# CONFIG_DEVTMPFS=y

## alanu

Hi All

I'm a man in need of help!

Unfortunately my IT guy has had to leave for a family emergency and isn't contactable but he seems to have left me a bit stuck.

(Firstly i'm not a Linux guy and am even out of date on windows too)

We have a gentoo box that runs a number of our internal routines. Some of the services started misbehaving so following my IT guys printed dummies guide for me I restarted SQL etc etc.....no joy. That's about the limit of my skills

The last step on his dummies guide was to reboot.  Did that and all the kernel boot options fail with "CONFIG_DEVTMPFS=y is required in your kernel configuration".

So I now have a dead server with no way to boot, a p**sed off girlfrined as i've just cancelled our holiday and customers not getting their orders!
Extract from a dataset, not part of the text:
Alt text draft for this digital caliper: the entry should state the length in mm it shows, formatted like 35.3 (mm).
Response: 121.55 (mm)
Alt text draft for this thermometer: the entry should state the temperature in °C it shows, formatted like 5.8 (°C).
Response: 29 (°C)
I've managed to find from the help on the forum here that the flag needs to be set in the kernel config and re-compiled.

But that's probably a little bit out of my league without a keypress by kepress assist.....is there any other options? downgrading Udev, would that help and is that something i can do if i bypass udev in Interacive boot?

Apologies if it sounds like I don't know what i'm talking about, it's because i dont.  Any help would be much appreciated.

----------

## DaggyStyle

check this, http://www.gentoo.org/doc/en/kernel-upgrade.xml

it should give you some info, be sure to select the right method if you use kernel selection (manual or genkernel)

----------

## alanu

Thanks Daggy

I guess the problem is i can't even get to a login point to be able to go through the guide.
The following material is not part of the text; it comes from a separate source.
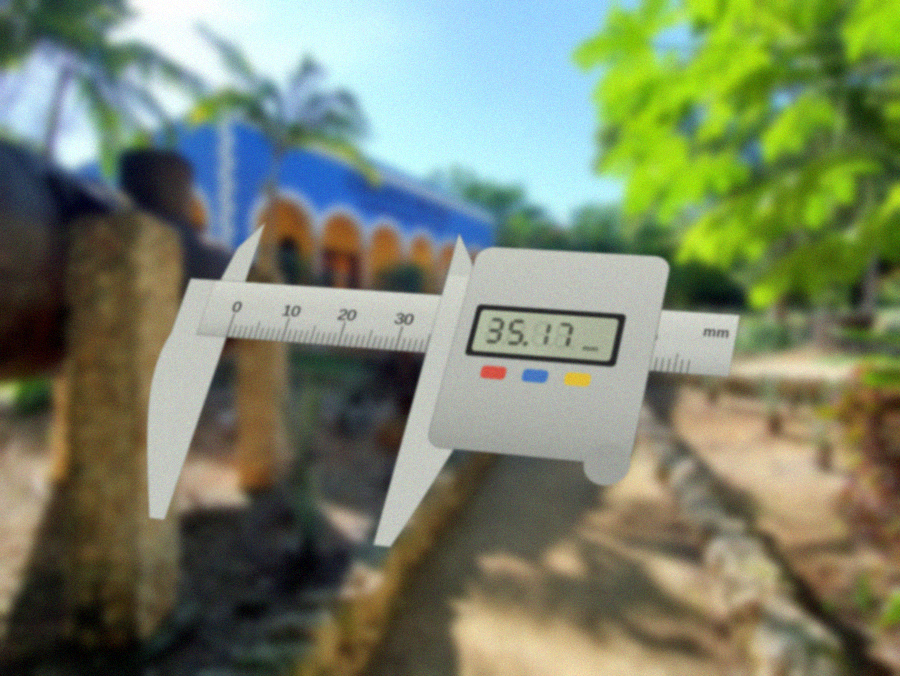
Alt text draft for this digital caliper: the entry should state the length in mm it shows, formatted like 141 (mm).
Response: 35.17 (mm)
When it boots i can get direct to Bash or bypass Udev in Interactibve and i'm guessing end at bash too but without Udev running am it looks like i'm missing access to all the programs like emerge and the whole source folders etc?

I'm trying to go from zero linux knowledge to compiling kernels in two hours....not a good idea!
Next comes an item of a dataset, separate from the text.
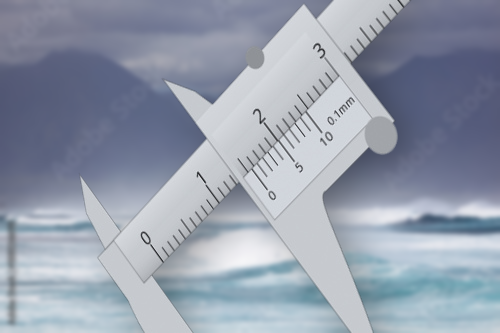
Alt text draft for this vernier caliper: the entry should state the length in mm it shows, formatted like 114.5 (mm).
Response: 15.6 (mm)
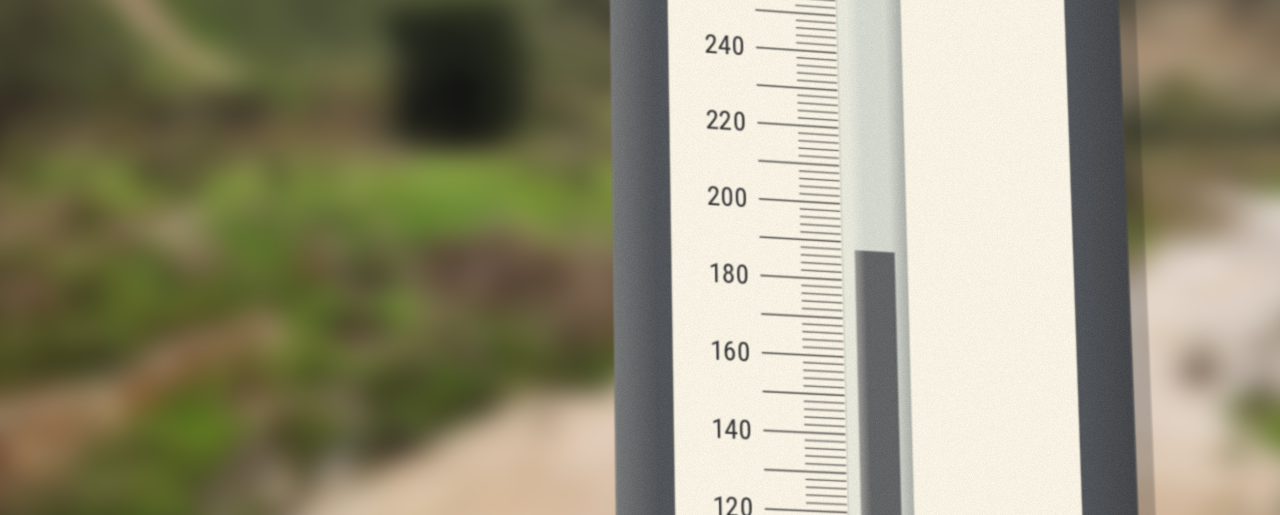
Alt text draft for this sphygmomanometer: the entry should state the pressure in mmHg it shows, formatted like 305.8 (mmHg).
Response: 188 (mmHg)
I've tried the gentoo live DVD but that doesn't seem to bring up the drives either, is there a way I can get to a position to similar to the start of the link you sent?

thanks again

----------

## lexflex

 *alanu wrote:*   

> 
> 
> When it boots i can get direct to Bash 

 

If you can get to bash, you should be able to use all kinds of commands....... 

Otherwise, boot from the live-cd's as a comand-line user or go to a shell-terminal so you can use bash if you are in some graphical environment.

Then mount the system as described in de Gentoo manual and use chroot (see chapter 6):

http://www.gentoo.org/doc/en/handbook/handbook-amd64.xml?full=1

After thius, chroot into the system and you should be able to use emerge etc.

Alex.

----------